Principles of management:
  • Oxygen where required.
  • Monitoring for and control of any underlying arrhythmias.
  • Fluid balance management.
  • Treat underlying cause if any identified.
  • Early escalation to specialist intensive care physicians
  • Organ support as required.

Given the propensity for patients to deteriorate rapidly, it is recommended that patients are discussed with a cardiac intensive care unit with a view to escalating early should they develop any signs suggestive of cardiac shock. Patients with cardiac shock or symptomatic hypotension may need vasopressors/inotropes or mechanical cardiac support.

In patients with suspected giant cell myocarditis, steroids are recommended and have been shown to improve survival.1 Steroid therapy is otherwise somewhat controversial.

Anti-coagulation may be considered in patients with evidence of arrhythmias, depending upon the patient's individual risk factors.

Data suggests that most patients experience mild symptoms and recover without the requirement of level 2/3 care. Current recommendations suggest that patients recovering from myocarditis should be advised to avoid strenuous exercise and may benefit from usual heart failure management with pharmacotherapy including ACE inhibitors, beta-blockers and aldosterone antagonists to treat symptoms of heart failure. In addition, serial echocardiograms may be appropriate to assess myocardial recovery.4


Complications in myocarditis result from damage to the cardiac muscle, which may be seen both acutely and chronically.

Short term complications:

  • Cardiogenic shock
Myocardial dysfunction leading to insufficient cardiac output and organ hypoperfusion. Patients with any evidence of cardiogenic shock should be discussed with a specialist unit at the earliest possible opportunity and cardiac support with inotropes such as dobutamine, vasopressors such as milrinone or with mechanical support such as a ventricular assist device, should be considered with specialist advice. In patients refractory to chemical or mechanical cardiac support, extracorporeal membrane oxygenation (ECMO) with a view to consideration of heart transplantation may be appropriate.

  • Cardiac arrhythmias
Patients should be monitored for arrhythmias using cardiac monitoring, as arrhythmias are a significant cause of morbidity and mortality in myocarditis. Patients should also be asked about any symptoms of arrhythmias e.g. pre-syncope, syncope, dizziness, unexplained shortness of breath and/or palpitations.

  • Sudden death
Although most patients have mild symptoms of myocarditis and recover with supportive management, myocarditis is nevertheless a condition with may progress to rapid cardiac dysfunction causing arrhythmias and death. As mentioned previously, patients may also present as a case of sudden death, with myocarditis only being identified post mortem.

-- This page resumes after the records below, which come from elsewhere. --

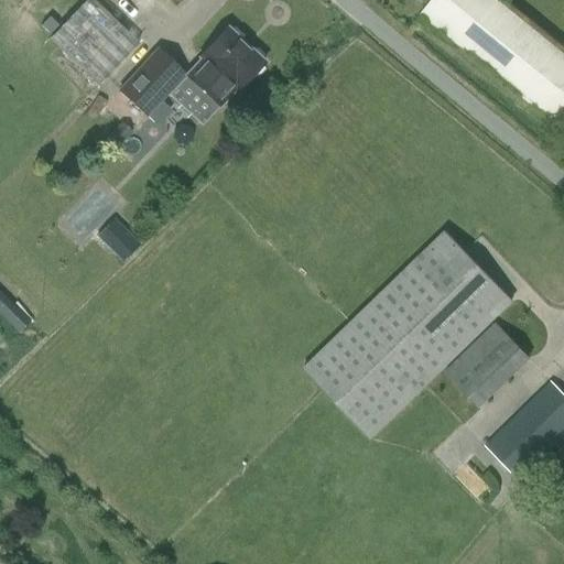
[(139,44),(91,0),(86,0),(50,39),(99,85),(139,44)]
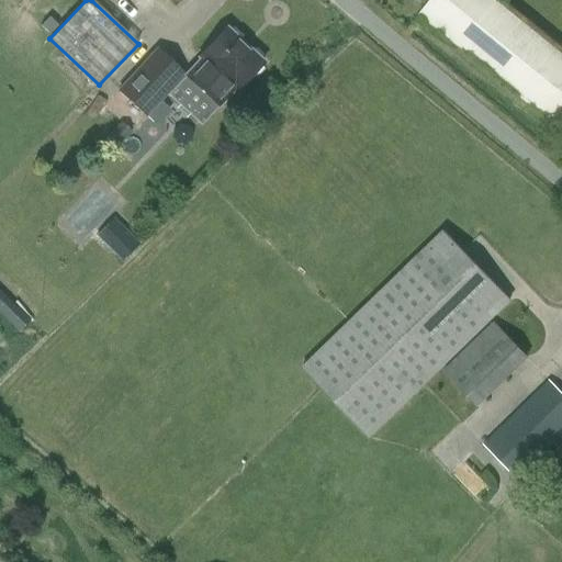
[(561,57),(492,0),(429,0),(418,14),(561,132),(561,57)]
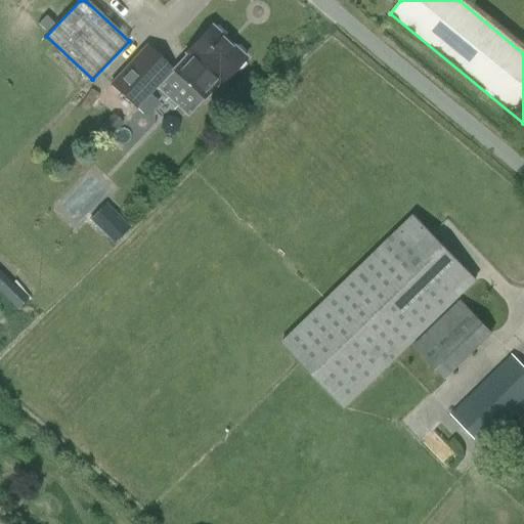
[(211,27),(172,70),(172,71),(206,101),(245,57),(211,27)]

Medium to long term complications:

  • Dilated cardiomyopathy
Although most patients with myocarditis recover without long term morbidity, Tschöpe et al found that up to 20% of patients may develop dilated cardiomyopathy post myocarditis. Such patients may describe persistent symptoms of fatigue, shortness of breath, which may be worse on exertion, with possible orthopnoea and/o paroxysmal nocturnal dyspnoea. Echocardiogram demonstrates a dilated left (and often right) ventricle(s) with dysfunctional contractility. Patients may be managed symptomatically and workup should include cardiac MRI (magnetic resonance imaging). Depending upon the patient background, referral for cardiac resynchronisation therapy (including implanted permanent pacemaker), ventricular assist device and assessment for heart transplantation should be considered.

  • Heart failure
Peripheral and pulmonary oedema may be managed using medical therapy and fluid management. Patients are typically started on an angiotensin-converting enzyme inhibitor and beta-blocker, with the option to add an aldosterone antagonist if the patients' blood pressure allows and there are no contraindications to any of the listed medications. This regime has been shown to improve prognosis in patients with cardiac failure, especially those with evidence of left ventricular dysfunction. Diuretics such as furosemide may be added to improve patient symptoms almost immediately following administration. A no added salt diet is also recommended.